(Saved entries)
"""

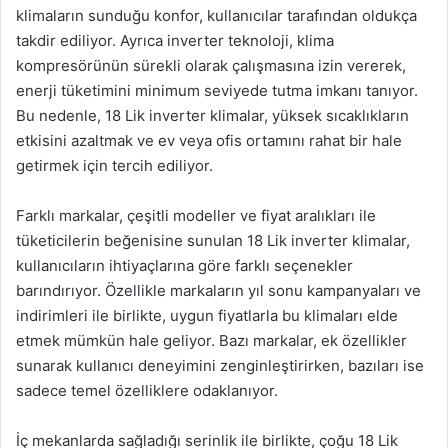
klimaların sunduğu konfor, kullanıcılar tarafından oldukça
takdir ediliyor. Ayrıca inverter teknoloji, klima
kompresörünün sürekli olarak çalışmasına izin vererek,
enerji tüketimini minimum seviyede tutma imkanı tanıyor.
Bu nedenle, 18 Lik inverter klimalar, yüksek sıcaklıkların
etkisini azaltmak ve ev veya ofis ortamını rahat bir hale
getirmek için tercih ediliyor.
Farklı markalar, çeşitli modeller ve fiyat aralıkları ile
tüketicilerin beğenisine sunulan 18 Lik inverter klimalar,
kullanıcıların ihtiyaçlarına göre farklı seçenekler
barındırıyor. Özellikle markaların yıl sonu kampanyaları ve
indirimleri ile birlikte, uygun fiyatlarla bu klimaları elde
etmek mümkün hale geliyor. Bazı markalar, ek özellikler
sunarak kullanıcı deneyimini zenginleştirirken, bazıları ise
sadece temel özelliklere odaklanıyor.
İç mekanlarda sağladığı serinlik ile birlikte, çoğu 18 Lik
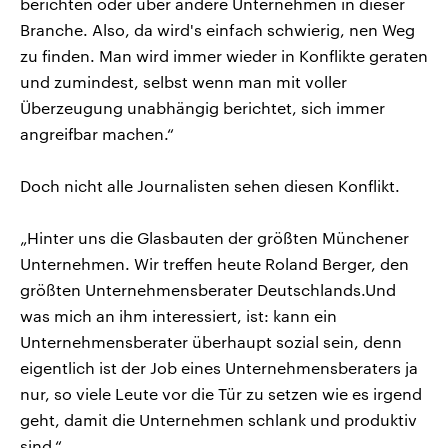
berichten oder über andere Unternehmen in dieser
Branche. Also, da wird's einfach schwierig, nen Weg
zu finden. Man wird immer wieder in Konflikte geraten
und zumindest, selbst wenn man mit voller
Überzeugung unabhängig berichtet, sich immer
angreifbar machen.“
Doch nicht alle Journalisten sehen diesen Konflikt.
„Hinter uns die Glasbauten der größten Münchener
Unternehmen. Wir treffen heute Roland Berger, den
größten Unternehmensberater Deutschlands.Und
was mich an ihm interessiert, ist: kann ein
Unternehmensberater überhaupt sozial sein, denn
eigentlich ist der Job eines Unternehmensberaters ja
nur, so viele Leute vor die Tür zu setzen wie es irgend
geht, damit die Unternehmen schlank und produktiv
sind.“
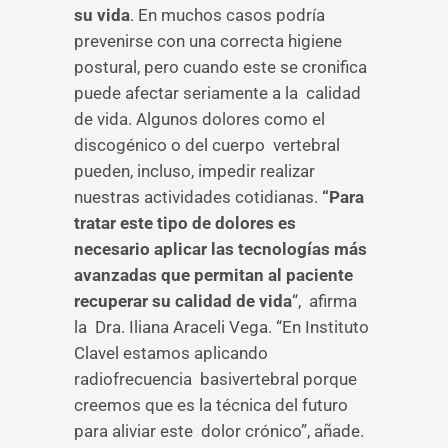
su vida
. En muchos casos podría
prevenirse con una correcta higiene
postural, pero cuando este se cronifica
puede afectar seriamente a la calidad
de vida. Algunos dolores como el
discogénico o del cuerpo vertebral
pueden, incluso, impedir realizar
nuestras actividades cotidianas.
“Para
tratar este tipo de dolores es
necesario aplicar las tecnologías más
avanzadas que permitan al paciente
recuperar su calidad de vida
“, afirma
la Dra. Iliana Araceli Vega. “En Instituto
Clavel estamos aplicando
radiofrecuencia basivertebral porque
creemos que es la técnica del futuro
para aliviar este dolor crónico”, añade.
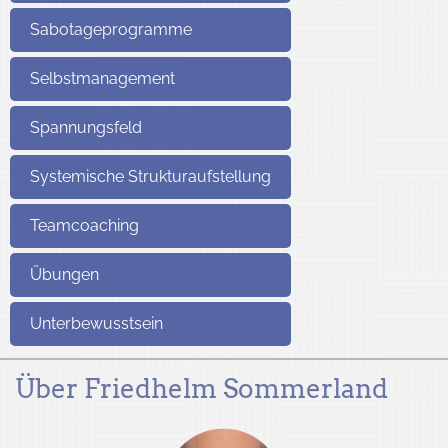
Sabotageprogramme
Selbstmanagement
Spannungsfeld
Systemische Strukturaufstellung
Teamcoaching
Übungen
Unterbewusstsein
Über Friedhelm Sommerland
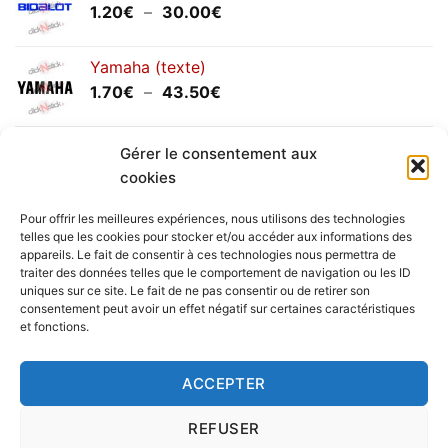
Plage
1.20
€
–
30.00
€
de
prix :
Yamaha (texte)
1.20€
Plage
1.70
€
–
43.50
€
à
de
30.00€
prix :
Yamaha (logo circulaire)
1.70€
Gérer le consentement aux
Plage
2.00
€
–
25.90
€
à
cookies
de
43.50€
prix :
Pour offrir les meilleures expériences, nous utilisons des technologies
2.00€
telles que les cookies pour stocker et/ou accéder aux informations des
à
appareils. Le fait de consentir à ces technologies nous permettra de
Livraison vers la France exclusivement. Pour les pays
traiter des données telles que le comportement de navigation ou les ID
25.90€
uniques sur ce site. Le fait de ne pas consentir ou de retirer son
étrangers, prenez
contact
avec nous.
consentement peut avoir un effet négatif sur certaines caractéristiques
Delivery in France only. For international deliveries,
et fonctions.
please
contact us
.
Nous vous rappelons que nous sommes ouverts du
ACCEPTER
lundi au vendredi.
REFUSER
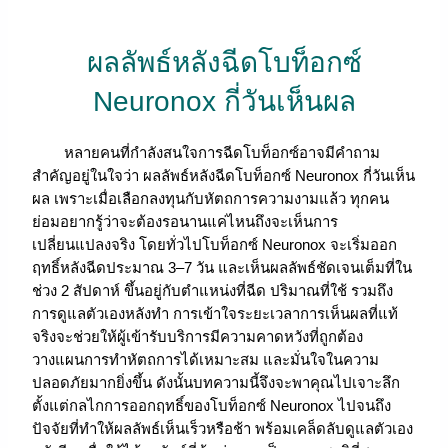
ผลลัพธ์หลังฉีดโบท็อกซ์
Neuronox กี่วันเห็นผล
หลายคนที่กำลังสนใจการฉีดโบท็อกซ์อาจมีคำถาม
สำคัญอยู่ในใจว่า ผลลัพธ์หลังฉีดโบท็อกซ์ Neuronox กี่วันเห็น
ผล เพราะเมื่อเลือกลงทุนกับหัตถการความงามแล้ว ทุกคน
ย่อมอยากรู้ว่าจะต้องรอนานแค่ไหนถึงจะเห็นการ
เปลี่ยนแปลงจริง โดยทั่วไปโบท็อกซ์ Neuronox จะเริ่มออก
ฤทธิ์หลังฉีดประมาณ 3–7 วัน และเห็นผลลัพธ์ชัดเจนเต็มที่ใน
ช่วง 2 สัปดาห์ ขึ้นอยู่กับตำแหน่งที่ฉีด ปริมาณที่ใช้ รวมถึง
การดูแลตัวเองหลังทำ การเข้าใจระยะเวลาการเห็นผลที่แท้
จริงจะช่วยให้ผู้เข้ารับบริการมีความคาดหวังที่ถูกต้อง
วางแผนการทำหัตถการได้เหมาะสม และมั่นใจในความ
ปลอดภัยมากยิ่งขึ้น ดังนั้นบทความนี้จึงจะพาคุณไปเจาะลึก
ตั้งแต่กลไกการออกฤทธิ์ของโบท็อกซ์ Neuronox ไปจนถึง
ปัจจัยที่ทำให้ผลลัพธ์เห็นเร็วหรือช้า พร้อมเคล็ดลับดูแลตัวเอง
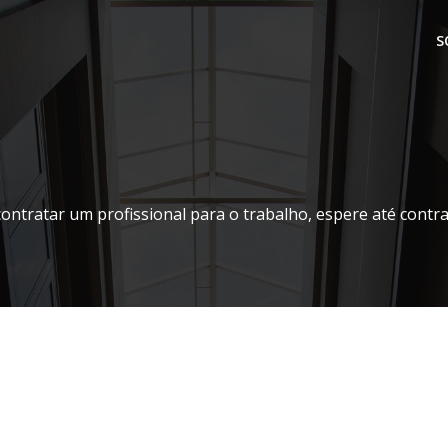
S
contratar um profissional para o trabalho, espere até contr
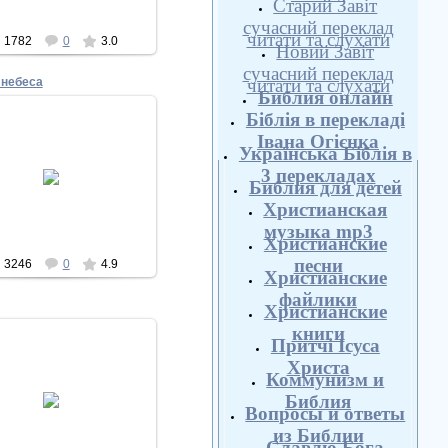
Старий Завіт
сучасний переклад
читати та слухати
1782
0
3.0
Новий Завіт
сучасний переклад
читати та слухати
 небеса
Библия онлайн
Біблія в перекладі
Івана Огієнка
Українська Біблія в
15.11.2010
3 перекладах
Библия для детей
Biblesphotos
Христианская
музыка mp3
Христианские
песни
3246
0
4.9
Христианские
файлики
Христианские
книги
Притчі Ісуса
Христа
Коммунизм и
15.11.2010
Библия
Вопросы и ответы
Biblesphotos
из Библии
Славлю Бога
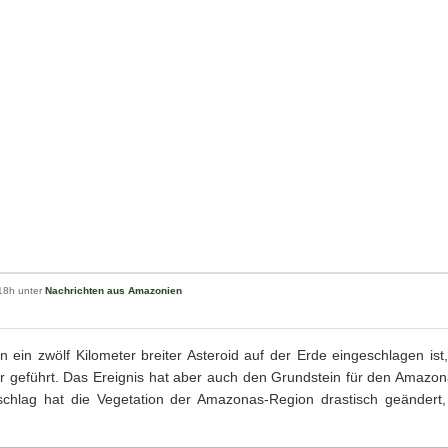
18h unter
Nachrichten aus Amazonien
n ein zwölf Kilometer breiter Asteroid auf der Erde eingeschlagen ist
er geführt. Das Ereignis hat aber auch den Grundstein für den Amaz
nschlag hat die Vegetation der Amazonas-Region drastisch geändert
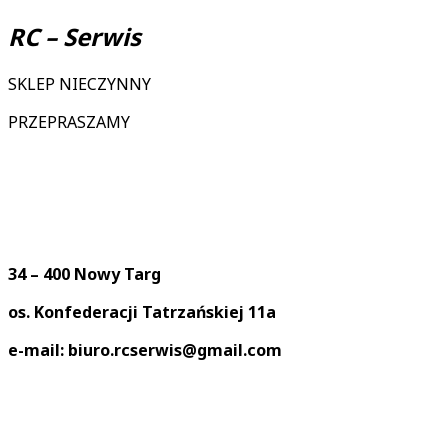
RC – Serwis
SKLEP NIECZYNNY
PRZEPRASZAMY
34 – 400 Nowy Targ
os. Konfederacji Tatrzańskiej 11a
e-mail: biuro.rcserwis@gmail.com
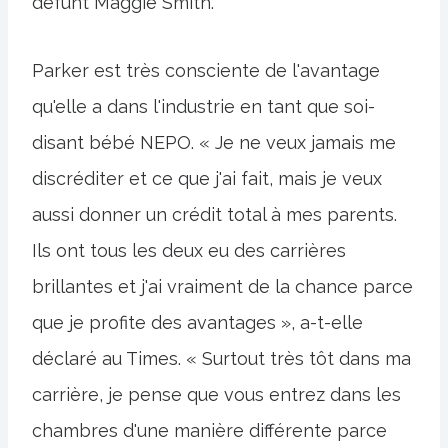
défunt Maggie Smith.
Parker est très consciente de l'avantage
qu'elle a dans l'industrie en tant que soi-
disant bébé NEPO. « Je ne veux jamais me
discréditer et ce que j'ai fait, mais je veux
aussi donner un crédit total à mes parents.
Ils ont tous les deux eu des carrières
brillantes et j'ai vraiment de la chance parce
que je profite des avantages », a-t-elle
déclaré au Times. « Surtout très tôt dans ma
carrière, je pense que vous entrez dans les
chambres d'une manière différente parce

"""

• [Task to complete]
Copy out every line of text in the items above word for word, and leave the pictures out of your answer.

• [Solution for this problem]
klimaların sunduğu konfor, kullanıcılar tarafından oldukça
takdir ediliyor. Ayrıca inverter teknoloji, klima
kompresörünün sürekli olarak çalışmasına izin vererek,
enerji tüketimini minimum seviyede tutma imkanı tanıyor.
Bu nedenle, 18 Lik inverter klimalar, yüksek sıcaklıkların
etkisini azaltmak ve ev veya ofis ortamını rahat bir hale
getirmek için tercih ediliyor.
Farklı markalar, çeşitli modeller ve fiyat aralıkları ile
tüketicilerin beğenisine sunulan 18 Lik inverter klimalar,
kullanıcıların ihtiyaçlarına göre farklı seçenekler
barındırıyor. Özellikle markaların yıl sonu kampanyaları ve
indirimleri ile birlikte, uygun fiyatlarla bu klimaları elde
etmek mümkün hale geliyor. Bazı markalar, ek özellikler
sunarak kullanıcı deneyimini zenginleştirirken, bazıları ise
sadece temel özelliklere odaklanıyor.
İç mekanlarda sağladığı serinlik ile birlikte, çoğu 18 Lik
berichten oder über andere Unternehmen in dieser
Branche. Also, da wird's einfach schwierig, nen Weg
zu finden. Man wird immer wieder in Konflikte geraten
und zumindest, selbst wenn man mit voller
Überzeugung unabhängig berichtet, sich immer
angreifbar machen.“
Doch nicht alle Journalisten sehen diesen Konflikt.
„Hinter uns die Glasbauten der größten Münchener
Unternehmen. Wir treffen heute Roland Berger, den
größten Unternehmensberater Deutschlands.Und
was mich an ihm interessiert, ist: kann ein
Unternehmensberater überhaupt sozial sein, denn
eigentlich ist der Job eines Unternehmensberaters ja
nur, so viele Leute vor die Tür zu setzen wie es irgend
geht, damit die Unternehmen schlank und produktiv
sind.“
su vida
. En muchos casos podría
prevenirse con una correcta higiene
postural, pero cuando este se cronifica
puede afectar seriamente a la calidad
de vida. Algunos dolores como el
discogénico o del cuerpo vertebral
pueden, incluso, impedir realizar
nuestras actividades cotidianas.
“Para
tratar este tipo de dolores es
necesario aplicar las tecnologías más
avanzadas que permitan al paciente
recuperar su calidad de vida
“, afirma
la Dra. Iliana Araceli Vega. “En Instituto
Clavel estamos aplicando
radiofrecuencia basivertebral porque
creemos que es la técnica del futuro
para aliviar este dolor crónico”, añade.
Sabotageprogramme
Selbstmanagement
Spannungsfeld
Systemische Strukturaufstellung
Teamcoaching
Übungen
Unterbewusstsein
Über Friedhelm Sommerland
Plage
1.20
€
–
30.00
€
de
prix :
Yamaha (texte)
1.20€
Plage
1.70
€
–
43.50
€
à
de
30.00€
prix :
Yamaha (logo circulaire)
1.70€
Gérer le consentement aux
Plage
2.00
€
–
25.90
€
à
cookies
de
43.50€
prix :
Pour offrir les meilleures expériences, nous utilisons des technologies
2.00€
telles que les cookies pour stocker et/ou accéder aux informations des
à
appareils. Le fait de consentir à ces technologies nous permettra de
Livraison vers la France exclusivement. Pour les pays
traiter des données telles que le comportement de navigation ou les ID
25.90€
uniques sur ce site. Le fait de ne pas consentir ou de retirer son
étrangers, prenez
contact
avec nous.
consentement peut avoir un effet négatif sur certaines caractéristiques
Delivery in France only. For international deliveries,
et fonctions.
please
contact us
.
Nous vous rappelons que nous sommes ouverts du
ACCEPTER
lundi au vendredi.
REFUSER
ผลลัพธ์หลังฉีดโบท็อกซ์
Neuronox กี่วันเห็นผล
หลายคนที่กำลังสนใจการฉีดโบท็อกซ์อาจมีคำถาม
สำคัญอยู่ในใจว่า ผลลัพธ์หลังฉีดโบท็อกซ์ Neuronox กี่วันเห็น
ผล เพราะเมื่อเลือกลงทุนกับหัตถการความงามแล้ว ทุกคน
ย่อมอยากรู้ว่าจะต้องรอนานแค่ไหนถึงจะเห็นการ
เปลี่ยนแปลงจริง โดยทั่วไปโบท็อกซ์ Neuronox จะเริ่มออก
ฤทธิ์หลังฉีดประมาณ 3–7 วัน และเห็นผลลัพธ์ชัดเจนเต็มที่ใน
ช่วง 2 สัปดาห์ ขึ้นอยู่กับตำแหน่งที่ฉีด ปริมาณที่ใช้ รวมถึง
การดูแลตัวเองหลังทำ การเข้าใจระยะเวลาการเห็นผลที่แท้
จริงจะช่วยให้ผู้เข้ารับบริการมีความคาดหวังที่ถูกต้อง
วางแผนการทำหัตถการได้เหมาะสม และมั่นใจในความ
ปลอดภัยมากยิ่งขึ้น ดังนั้นบทความนี้จึงจะพาคุณไปเจาะลึก
ตั้งแต่กลไกการออกฤทธิ์ของโบท็อกซ์ Neuronox ไปจนถึง
ปัจจัยที่ทำให้ผลลัพธ์เห็นเร็วหรือช้า พร้อมเคล็ดลับดูแลตัวเอง
S
contratar um profissional para o trabalho, espere até contr
Старий Завіт
сучасний переклад
читати та слухати
1782
0
3.0
Новий Завіт
сучасний переклад
читати та слухати
 небеса
Библия онлайн
Біблія в перекладі
Івана Огієнка
Українська Біблія в
15.11.2010
3 перекладах
Библия для детей
Biblesphotos
Христианская
музыка mp3
Христианские
песни
3246
0
4.9
Христианские
файлики
Христианские
книги
Притчі Ісуса
Христа
Коммунизм и
15.11.2010
Библия
Вопросы и ответы
Biblesphotos
из Библии
Славлю Бога
18h unter
Nachrichten aus Amazonien
n ein zwölf Kilometer breiter Asteroid auf der Erde eingeschlagen ist
er geführt. Das Ereignis hat aber auch den Grundstein für den Amaz
nschlag hat die Vegetation der Amazonas-Region drastisch geändert
RC – Serwis
SKLEP NIECZYNNY
PRZEPRASZAMY
34 – 400 Nowy Targ
os. Konfederacji Tatrzańskiej 11a
e-mail: biuro.rcserwis@gmail.com
défunt Maggie Smith.
Parker est très consciente de l'avantage
qu'elle a dans l'industrie en tant que soi-
disant bébé NEPO. « Je ne veux jamais me
discréditer et ce que j'ai fait, mais je veux
aussi donner un crédit total à mes parents.
Ils ont tous les deux eu des carrières
brillantes et j'ai vraiment de la chance parce
que je profite des avantages », a-t-elle
déclaré au Times. « Surtout très tôt dans ma
carrière, je pense que vous entrez dans les
chambres d'une manière différente parce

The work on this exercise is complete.